Systemic hormone therapy can be applied in cases of organ involvement such as pericarditis, thrombocytopenia or hemolytic anemia, but high doses of hormones should not be used. Except for special cases, generally prednisone 0.5mg/(kg・d) can improve the condition, and then it should be reduced to a small dose of less than 10mg/d as soon as possible to reduce the occurrence of hormone adverse reactions. The survey of the European League Against Rheumatism found that 38% of patients were treated with oral prednisone after the initial diagnosis, but the amount of hormone was ≤10mg/d. The ratio was 43% and 27% at the 1-year and 2-year follow-ups, respectively.
3. Antimalarials
Patients with fever, facial rash and arthritis can be treated with antimalarials, and can be combined with NSAIDs. The common dose of hydroxychloroquine is 200-400mg/d. At this dose, damage to the fundus of the eye rarely occurs. However, as a precaution, an ophthalmologic examination should be performed before and every 3-6 months after the administration of the drug to note changes in the visual field and the occurrence of lesions such as fundus.

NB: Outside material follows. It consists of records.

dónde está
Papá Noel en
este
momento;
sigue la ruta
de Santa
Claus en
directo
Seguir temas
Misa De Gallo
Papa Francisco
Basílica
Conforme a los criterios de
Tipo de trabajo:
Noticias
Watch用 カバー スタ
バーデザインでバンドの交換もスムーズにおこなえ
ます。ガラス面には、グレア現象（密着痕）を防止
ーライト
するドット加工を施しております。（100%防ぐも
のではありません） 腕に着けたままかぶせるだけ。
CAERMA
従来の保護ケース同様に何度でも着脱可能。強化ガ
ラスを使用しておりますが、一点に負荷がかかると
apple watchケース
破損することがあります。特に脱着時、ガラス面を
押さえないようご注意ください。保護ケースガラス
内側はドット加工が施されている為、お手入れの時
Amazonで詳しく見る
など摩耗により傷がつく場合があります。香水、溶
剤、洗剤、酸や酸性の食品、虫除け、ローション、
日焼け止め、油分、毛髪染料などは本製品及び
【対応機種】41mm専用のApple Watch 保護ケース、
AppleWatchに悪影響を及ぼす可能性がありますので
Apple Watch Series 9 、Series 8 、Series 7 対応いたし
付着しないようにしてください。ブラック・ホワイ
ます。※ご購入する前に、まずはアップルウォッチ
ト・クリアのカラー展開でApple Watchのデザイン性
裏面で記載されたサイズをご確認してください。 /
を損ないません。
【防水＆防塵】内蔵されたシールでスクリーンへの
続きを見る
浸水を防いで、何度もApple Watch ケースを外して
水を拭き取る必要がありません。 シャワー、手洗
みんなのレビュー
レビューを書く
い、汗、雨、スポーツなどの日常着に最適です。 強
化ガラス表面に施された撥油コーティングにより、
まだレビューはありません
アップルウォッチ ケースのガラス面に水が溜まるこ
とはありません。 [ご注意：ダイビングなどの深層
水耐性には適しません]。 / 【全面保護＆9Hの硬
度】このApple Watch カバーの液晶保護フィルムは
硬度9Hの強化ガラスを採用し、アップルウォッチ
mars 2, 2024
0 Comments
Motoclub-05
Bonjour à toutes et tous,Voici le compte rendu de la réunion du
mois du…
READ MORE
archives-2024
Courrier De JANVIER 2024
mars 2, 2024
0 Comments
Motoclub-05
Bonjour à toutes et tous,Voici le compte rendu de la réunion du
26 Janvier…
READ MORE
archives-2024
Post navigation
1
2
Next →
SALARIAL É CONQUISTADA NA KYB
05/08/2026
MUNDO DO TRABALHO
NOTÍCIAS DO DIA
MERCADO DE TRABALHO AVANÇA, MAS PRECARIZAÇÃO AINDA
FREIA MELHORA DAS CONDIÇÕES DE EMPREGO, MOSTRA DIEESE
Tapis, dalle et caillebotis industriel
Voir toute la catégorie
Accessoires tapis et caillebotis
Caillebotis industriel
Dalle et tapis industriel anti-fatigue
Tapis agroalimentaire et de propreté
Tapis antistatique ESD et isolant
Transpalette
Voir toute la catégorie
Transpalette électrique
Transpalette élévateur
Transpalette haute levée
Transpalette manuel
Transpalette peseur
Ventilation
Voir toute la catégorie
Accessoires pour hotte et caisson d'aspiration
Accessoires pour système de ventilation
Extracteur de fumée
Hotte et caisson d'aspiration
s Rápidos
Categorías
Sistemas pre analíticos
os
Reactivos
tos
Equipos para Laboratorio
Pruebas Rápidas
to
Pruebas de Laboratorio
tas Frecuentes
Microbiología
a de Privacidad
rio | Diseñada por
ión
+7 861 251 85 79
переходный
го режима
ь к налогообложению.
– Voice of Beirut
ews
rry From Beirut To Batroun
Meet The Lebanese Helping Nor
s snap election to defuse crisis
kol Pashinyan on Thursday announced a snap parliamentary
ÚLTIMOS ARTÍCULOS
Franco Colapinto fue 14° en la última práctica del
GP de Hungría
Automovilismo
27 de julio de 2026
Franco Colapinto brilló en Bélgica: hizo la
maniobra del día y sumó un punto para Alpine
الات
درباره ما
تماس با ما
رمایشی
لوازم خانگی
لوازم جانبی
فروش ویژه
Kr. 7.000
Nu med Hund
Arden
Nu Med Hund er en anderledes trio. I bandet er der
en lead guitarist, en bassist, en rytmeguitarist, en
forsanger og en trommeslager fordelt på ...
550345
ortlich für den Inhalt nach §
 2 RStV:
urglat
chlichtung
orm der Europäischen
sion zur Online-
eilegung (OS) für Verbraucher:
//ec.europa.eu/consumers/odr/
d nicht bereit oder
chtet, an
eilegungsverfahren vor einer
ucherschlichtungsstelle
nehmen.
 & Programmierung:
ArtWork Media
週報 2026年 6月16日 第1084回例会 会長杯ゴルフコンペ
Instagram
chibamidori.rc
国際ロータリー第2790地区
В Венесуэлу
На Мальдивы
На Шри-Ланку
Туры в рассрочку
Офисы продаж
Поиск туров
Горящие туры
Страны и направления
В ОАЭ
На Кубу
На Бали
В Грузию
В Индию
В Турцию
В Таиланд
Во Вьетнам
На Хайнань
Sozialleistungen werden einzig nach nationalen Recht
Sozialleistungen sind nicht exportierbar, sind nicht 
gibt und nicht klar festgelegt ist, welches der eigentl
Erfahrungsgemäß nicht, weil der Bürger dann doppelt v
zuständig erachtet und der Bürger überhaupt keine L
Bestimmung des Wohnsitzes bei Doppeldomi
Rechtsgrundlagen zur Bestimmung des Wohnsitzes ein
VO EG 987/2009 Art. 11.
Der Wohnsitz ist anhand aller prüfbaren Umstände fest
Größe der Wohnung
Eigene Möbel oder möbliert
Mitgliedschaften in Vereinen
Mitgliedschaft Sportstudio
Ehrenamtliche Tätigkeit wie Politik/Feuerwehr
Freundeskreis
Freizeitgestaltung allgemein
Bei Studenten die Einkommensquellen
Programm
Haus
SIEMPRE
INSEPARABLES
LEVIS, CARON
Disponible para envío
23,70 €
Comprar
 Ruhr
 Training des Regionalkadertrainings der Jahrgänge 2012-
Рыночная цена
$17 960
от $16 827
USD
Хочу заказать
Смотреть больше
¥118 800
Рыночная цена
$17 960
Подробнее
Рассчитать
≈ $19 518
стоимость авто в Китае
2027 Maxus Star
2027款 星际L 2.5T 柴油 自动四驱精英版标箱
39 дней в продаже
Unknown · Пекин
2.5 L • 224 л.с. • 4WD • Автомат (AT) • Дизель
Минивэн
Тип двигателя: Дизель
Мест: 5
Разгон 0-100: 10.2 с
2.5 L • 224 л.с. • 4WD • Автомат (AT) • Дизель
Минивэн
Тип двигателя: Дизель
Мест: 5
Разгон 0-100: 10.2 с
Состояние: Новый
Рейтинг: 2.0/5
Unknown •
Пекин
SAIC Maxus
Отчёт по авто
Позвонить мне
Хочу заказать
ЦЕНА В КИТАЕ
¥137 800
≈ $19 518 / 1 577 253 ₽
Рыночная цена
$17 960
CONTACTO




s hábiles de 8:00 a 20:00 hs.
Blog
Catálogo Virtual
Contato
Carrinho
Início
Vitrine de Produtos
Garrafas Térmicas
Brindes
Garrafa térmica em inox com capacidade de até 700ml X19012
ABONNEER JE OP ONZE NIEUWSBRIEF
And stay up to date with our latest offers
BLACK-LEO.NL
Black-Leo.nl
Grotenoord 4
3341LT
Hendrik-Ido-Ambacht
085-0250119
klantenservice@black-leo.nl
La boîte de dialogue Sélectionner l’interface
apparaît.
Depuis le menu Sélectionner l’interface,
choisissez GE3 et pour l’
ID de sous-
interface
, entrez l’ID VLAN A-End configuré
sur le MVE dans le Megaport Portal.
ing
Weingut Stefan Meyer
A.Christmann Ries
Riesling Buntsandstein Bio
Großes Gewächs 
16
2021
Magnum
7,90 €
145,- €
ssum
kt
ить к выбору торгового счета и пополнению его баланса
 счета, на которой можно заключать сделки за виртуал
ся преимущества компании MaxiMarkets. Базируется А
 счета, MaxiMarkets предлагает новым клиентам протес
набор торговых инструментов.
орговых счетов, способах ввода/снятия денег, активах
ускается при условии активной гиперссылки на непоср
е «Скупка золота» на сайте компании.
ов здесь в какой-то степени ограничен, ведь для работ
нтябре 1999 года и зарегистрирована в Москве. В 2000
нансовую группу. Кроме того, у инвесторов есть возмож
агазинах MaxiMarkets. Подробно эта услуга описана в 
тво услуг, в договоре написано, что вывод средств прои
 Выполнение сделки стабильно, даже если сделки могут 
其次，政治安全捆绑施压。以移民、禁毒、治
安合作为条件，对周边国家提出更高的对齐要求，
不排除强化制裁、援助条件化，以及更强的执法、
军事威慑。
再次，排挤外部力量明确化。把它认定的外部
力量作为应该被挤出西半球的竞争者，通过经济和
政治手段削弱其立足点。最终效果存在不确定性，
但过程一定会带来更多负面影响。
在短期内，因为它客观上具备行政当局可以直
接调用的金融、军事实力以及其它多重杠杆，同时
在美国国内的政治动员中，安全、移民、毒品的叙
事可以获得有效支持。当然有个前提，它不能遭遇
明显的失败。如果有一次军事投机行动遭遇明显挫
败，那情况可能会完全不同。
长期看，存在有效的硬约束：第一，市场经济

A survey conducted by the European League Against Rheumatism in 2000 found that about 17% of 112 patients with UCTD were treated with antimalarials, but the proportion rose to about 32% after 2 years. The results suggest that patients have good compliance with antimalarial treatment, and the incidence of discontinuation due to adverse reactions is low enough for long-term application.
4.Immunosuppressants
Immunosuppressants can also be tried for patients whose conventional treatment is ineffective, and there are fewer reports on their clinical treatment experience. Generally, according to the clinical symptoms of different reference to the treatment of other connective tissue diseases to give different programs, but it is appropriate to use a small dose of short course of treatment program. Commonly used immunosuppressive agents include methotrexate, azathioprine, leflunomide, cyclophosphamide, and morte-macrolide.
Prognosis
Studies have shown that the incidence of visceral involvement such as interstitial lung fibrosis, renal damage and central nervous system damage is low and the prognosis is relatively good, with more than half of the patients in complete remission at long-term follow-up. Results of a 5-year follow-up study of 665 patients with UCTD found that 34% developed a definite connective tissue disease (rheumatoid arthritis 13.1%; dry syndrome 6.8%; systemic lupus erythematosus 4.2%; mixed connective tissue disease 4.0%; systemic sclerosis 2.8%; systemic vasculitis 3.3%; and polymyositis/dermatomyositis 0.5%).